▶ TEXT PROVIDED:
I am supposed to be an expert of arcana. Vacation was supposed to rejevante me. I was supposed to be better than this. I hope my boss doesn't notice.
Friday, May 08, 2009
Huh.
I guess I'm glad I'm not the only person who thinks about our subject matter the way I do, and that the ideas are getting out there to a wide audience. I'm just bothered that it's under his name rather than mine.
It's my fault, not his, of course. I never wanted to go back and polish up the hoop-jumping and ass-kissing skills that are necessary tools for navigating a PhD, nor did I want to sit through another introductory physical anthro class with a bunch of 20-ish baby grad students, nor have I ever had any interest in an academic career that would require teaching. So I toil in obscurity and wonder if I really have any idea what I'm doing after all after the drawing's done.

My only reliable skill set. Shh, don't tell the boss.
Monday, April 20, 2009
Trumpets and Angel Choirs

It's a lovely flake of breccia.

A fragmentary stemmed projectile point.

Oh what a beautiful hammerstone.
So yeah, that's been my life. I am looking forward to spending some quality time tonight with the Chicago Red Stars (thank you, DVR gods) and Martha Stewart.
Tuesday, November 25, 2008
Tantrum Tuesday

This does not happen often--although I suppose the degree of frequency is entirely dependent on your perspective, vis-a-vis whether you're inside my head or a hapless bystander on the outside--but when it does it sucks. It's eerily reminiscent of the early '80s, specifically, nights on which I would get totally fucking stuck on my math homework, stuck to the point of swearing I could feel a physical barrier inside my brain that kept all the knowledge and capability that just had to be in there from spilling forward into an area where I could access it.

▶ THINGS TO DO:
1. In the blog excerpt, what title is given to the entry dated Tuesday, November 25, 2008?
2. Please transcribe the blog excerpt between "Tuesday, November 25, 2008" and "could access it.", inclusive.
3. Condense the paragraph in the blog excerpt that begins "It's my fault, not his" into a shorter version that keeps its main facts.

▶ RECORDED INFORMATION:
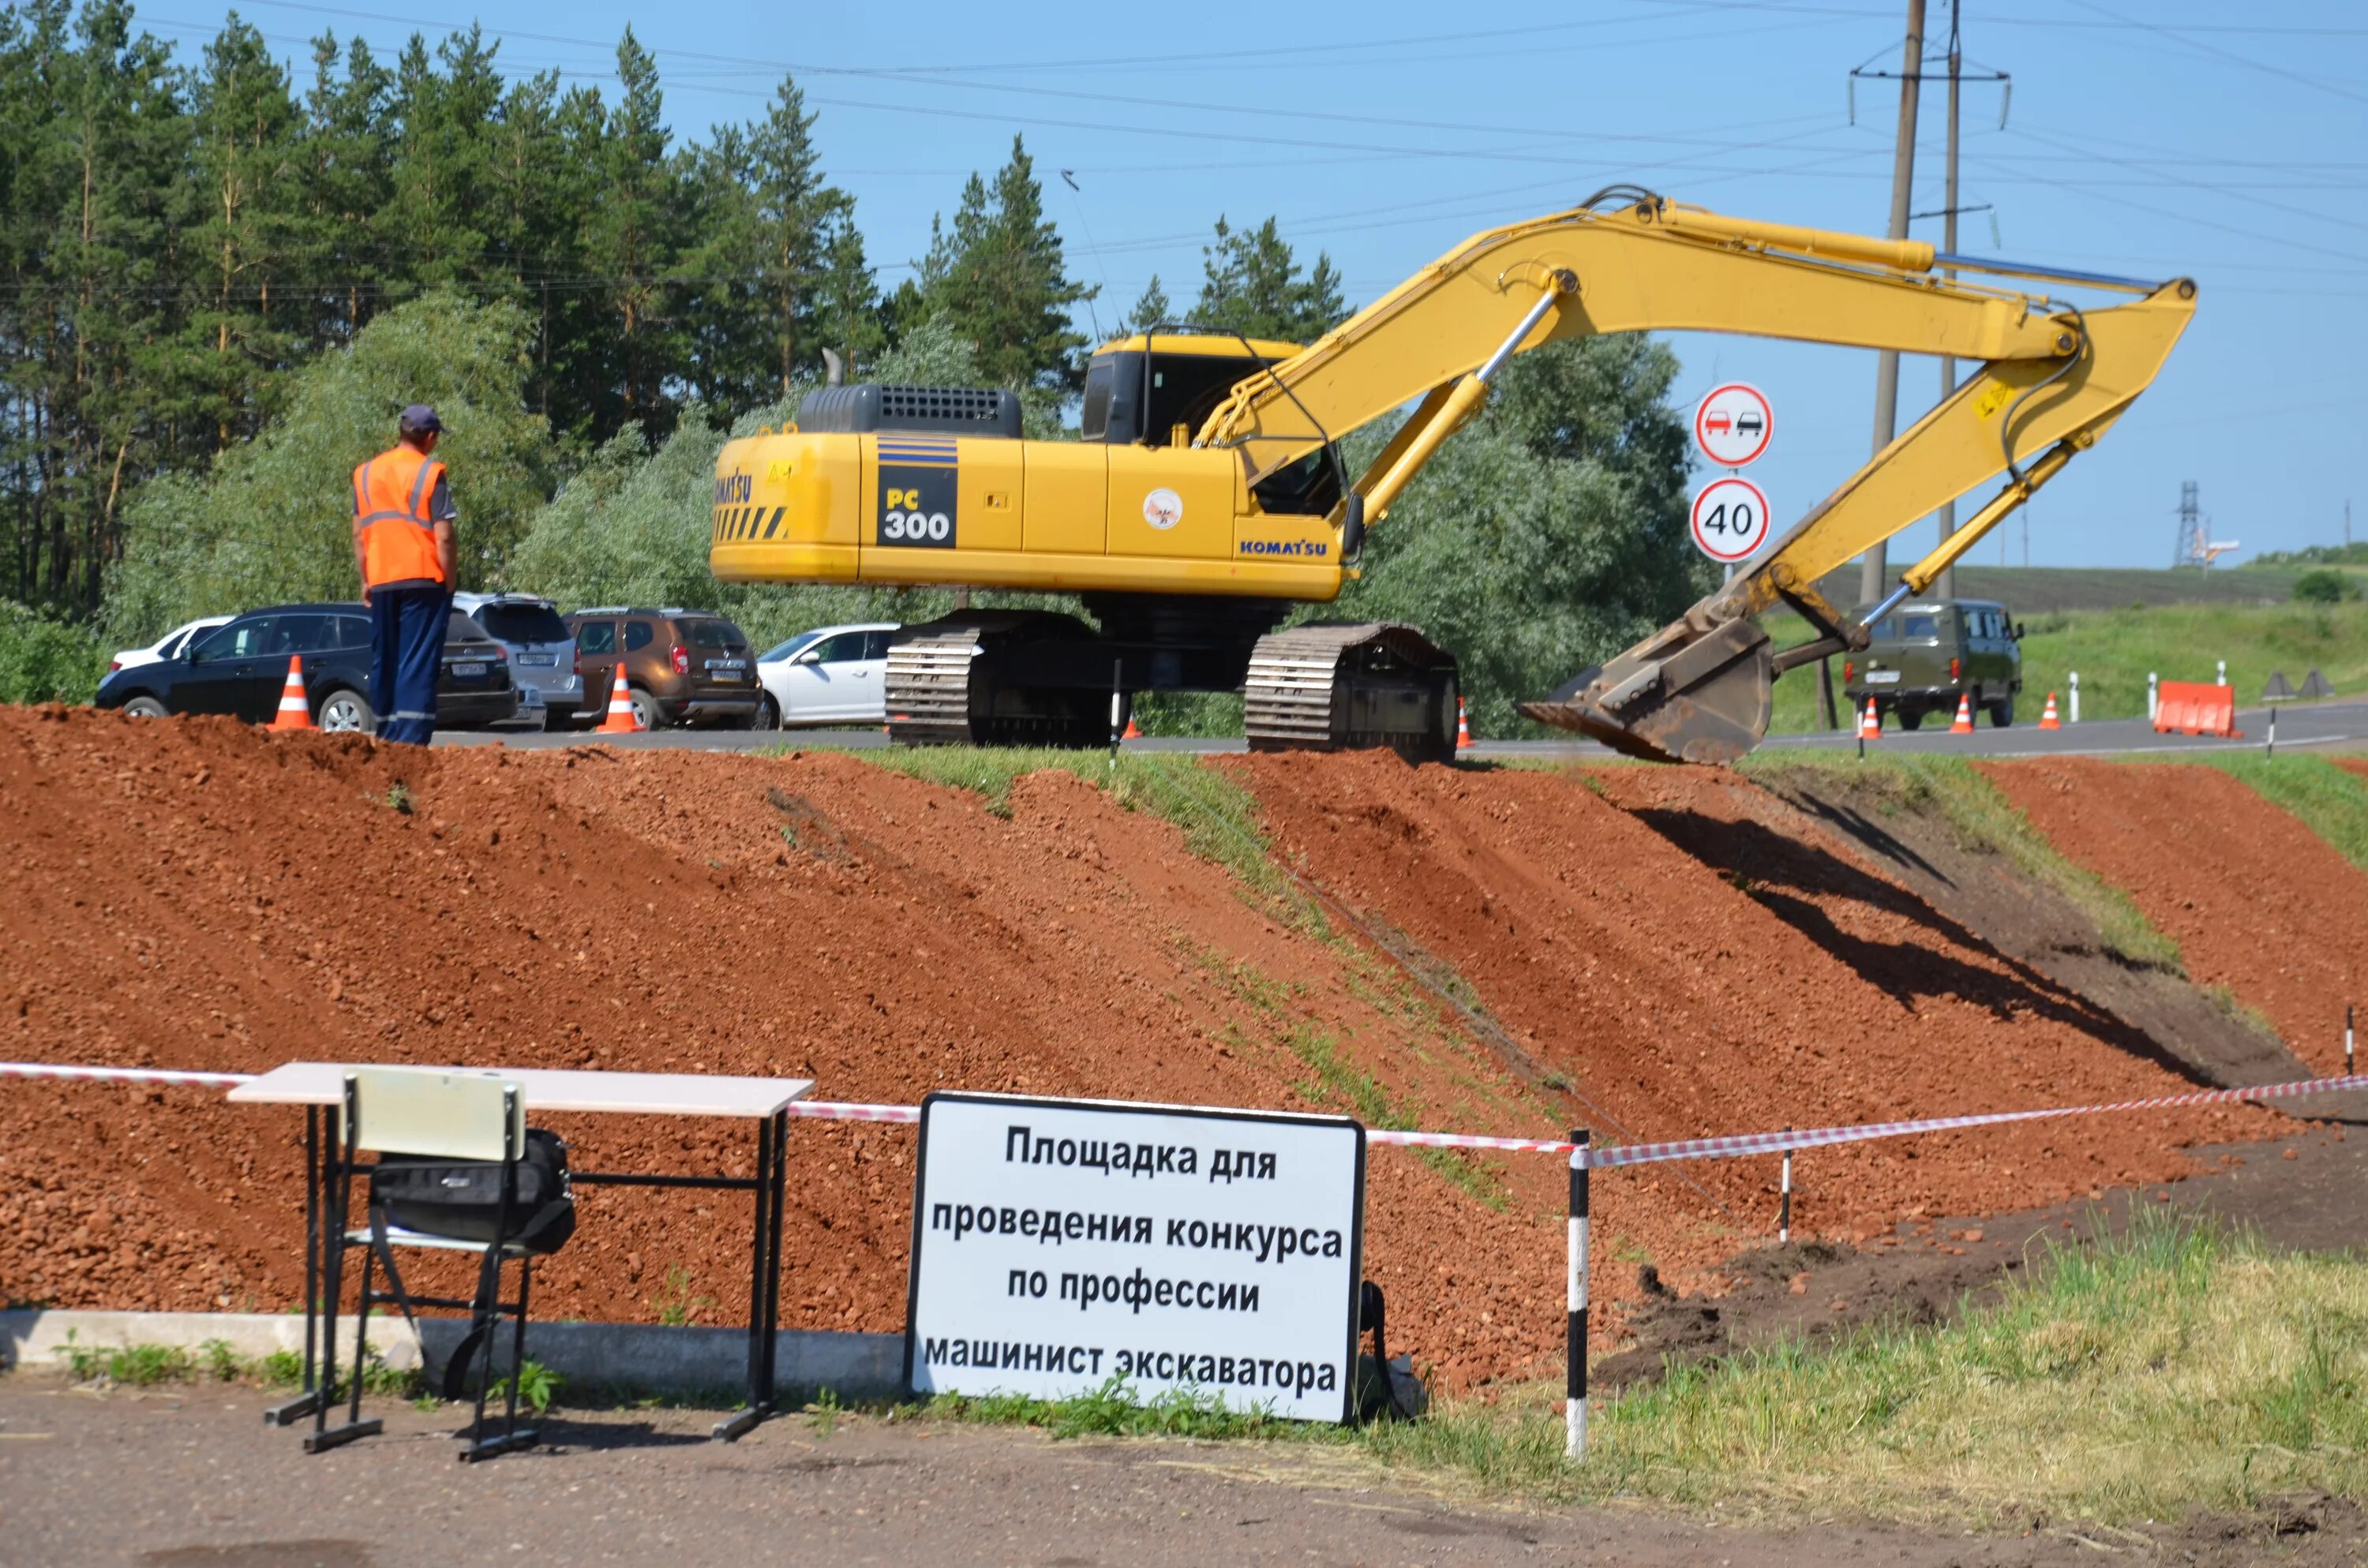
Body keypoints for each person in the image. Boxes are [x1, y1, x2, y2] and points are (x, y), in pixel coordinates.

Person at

▶ ANSWERS TO THE EXERCISE:
1. Tantrum Tuesday

2.
Tuesday, November 25, 2008
Tantrum Tuesday

This does not happen often--although I suppose the degree of frequency is entirely dependent on your perspective, vis-a-vis whether you're inside my head or a hapless bystander on the outside--but when it does it sucks. It's eerily reminiscent of the early '80s, specifically, nights on which I would get totally fucking stuck on my math homework, stuck to the point of swearing I could feel a physical barrier inside my brain that kept all the knowledge and capability that just had to be in there from spilling forward into an area where I could access it.

3. The writer takes the blame, not him. The writer never wanted to relearn the hoop-jumping and flattery a PhD requires. The writer also didn't want to sit through another introductory physical anthropology class with young grad students, and never wanted an academic career that involves teaching. So the writer works in obscurity and, once the drawing is done, wonders whether they really know what they're doing.